LAHORE, Nov 9: Refusing to give any deadline for ending loadshedding and lowering of electricity rate, Minister of State for Water and Power Abid Sher Ali said on Saturday power theft would be made a non-bailable offence in the next cabinet meeting.
Addressing a press conference at Wapda House where he presided over a meeting to review performance of the Lahore Electric Supply Company and the Pakistan Electric Power Company, he insisted the government was determined to control power theft, line losses and corruption.
Making power theft a non-bailable offence was part of the same effort. It would be taken up in the cabinet in its next meeting and made into law, he said.
The state minister said total losses on this head were reported to be Rs242 billion last year. “How can any government tolerate such leakage in the system?” he asked and said: “Not just the thieves, but all the officials concerned, right up to the executive engineer (EXEN) in the area, will be held responsible.”
“There are feeders where losses range from 80 per cent to 99.99 per cent.
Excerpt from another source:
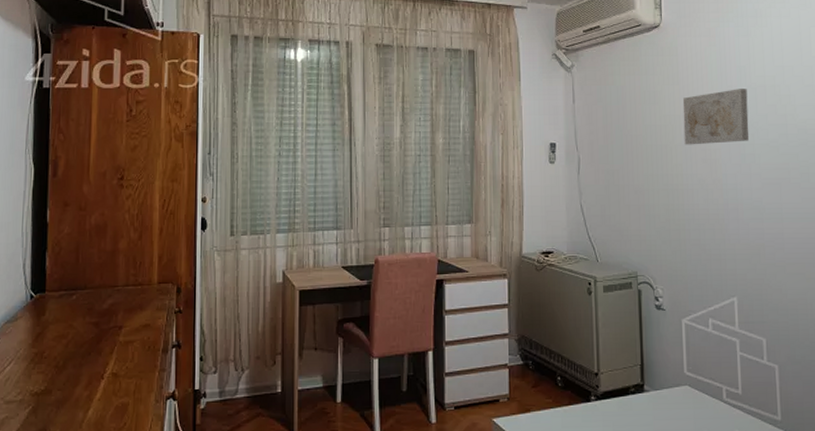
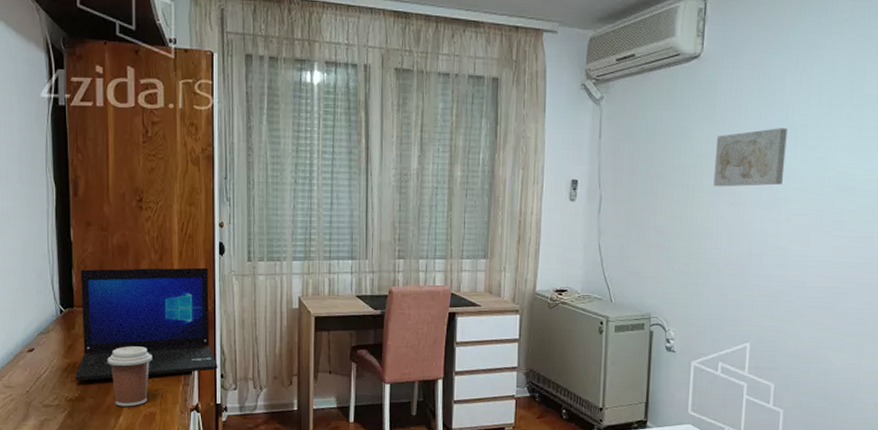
laptop: none [42,244,197,372] -> present [75,267,218,381]
coffee cup: none [78,331,127,398] -> present [107,346,152,407]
All of them have been identified and a ruthless action plan is ready, without favour or fear. In Peshawar, an MPA was booked because he interfered in the official work of power theft checking,” the minister said.
Accompanying the minister was Pepco acting managing director Zargham Ishaque, who agreed to a question that line losses had increased from 19.8 per cent to 21 per cent and bill recoveries dropped by over one per cent this year.
“That is precisely why we had meetings in Pepco and Lesco today. Their performance will be put under the microscope and reasons identified. Other distribution companies have also been told to get third-party audit conducted so that actual losses and reasons behind them could be identified. Once they are with us, they will be taken to the regulator to deal with them on a permanent basis,” he said.
He also conceded that Rs170 billion circular debt had accumulated in the last four months despite one-time clearance of Rs480 billion.
“But out of those Rs170 billion, Rs60 billion are in the billing pipeline; it thus leaves Rs110 billion as what we call circular debt. It builds up because of two reasons: line losses and general sales tax. The regulator allows only 16.50 per cent losses, whereas they were 22 per cent last year.
“This difference of 5.5 per cent adds to the debt. The second factor is GST, which is levied on billing, not collection. Once a certain amount of units is billed, the GST is calculated.
“If that amount is not recovered, it doubly hits the sector: bill is not recovered, yet GST is paid. Both these factors are being taken up with the relevant authorities. Unless dealt with, they would continue adding to the circular debt and affecting financial health of the sector.”